As part of its ideological activity, the kibbutz in Migdal Ha'emek and Upper Nazareth has set up a "children's society," just like in a real kibbutz. "Ostensibly, this is like an ordinary after-school setting: We give extra lessons and play with the children. But our emphasis is on the social aspect, discussion and dialogue," said Raviv.
In addition, members of the movement conduct ideological seminars at schools throughout the country, at which they educate toward Zionism and the equal worth of each individual. Thus, for example, last Herzl Day, movement members taught approximately 1,000 lessons about Theodor Herzl all around the country. According to Paran, who coordinates the movement's seminar activities, "the aim, of course, is for youth to join the movement. But even if someone says to me after a seminar that we opened his eyes, that is a success as far as I am concerned."

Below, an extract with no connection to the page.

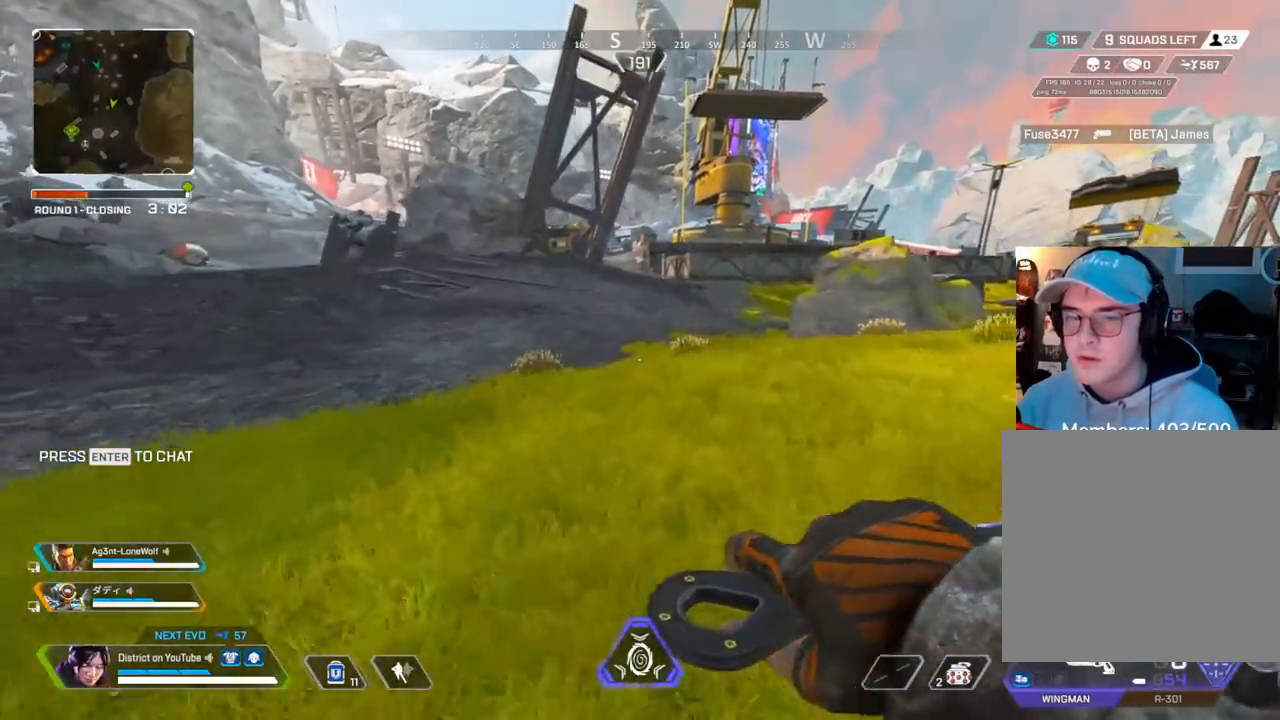
{"buttons": [], "left_stick": "up", "right_stick": "center", "events": [[267, "right_stick", "left"], [367, "right_stick", "center"]]}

Swimming against the current
The worst feeling, the two agree, is the Sisyphean effort, the swimming against the current. "I really want to cry when I read the newspaper in the morning," said Paran. "We aren't even succeeding in stopping the decline, never mind reversing it. But in our everyday work, there are many moments of satisfaction, and we are discovering that beneath the surface, even in the schools that are most obsessed with the matriculation exams, it is also possible to find interest in educating toward values."
Raviv's summation once again referred to his father's example: "In his generation, too, the pioneers were few, but they shaped the ethos of the entire society. Today the action is harder, because the prevailing ethos is an ethos of dismantling, of a society that is divesting itself of responsibility for its members' fate."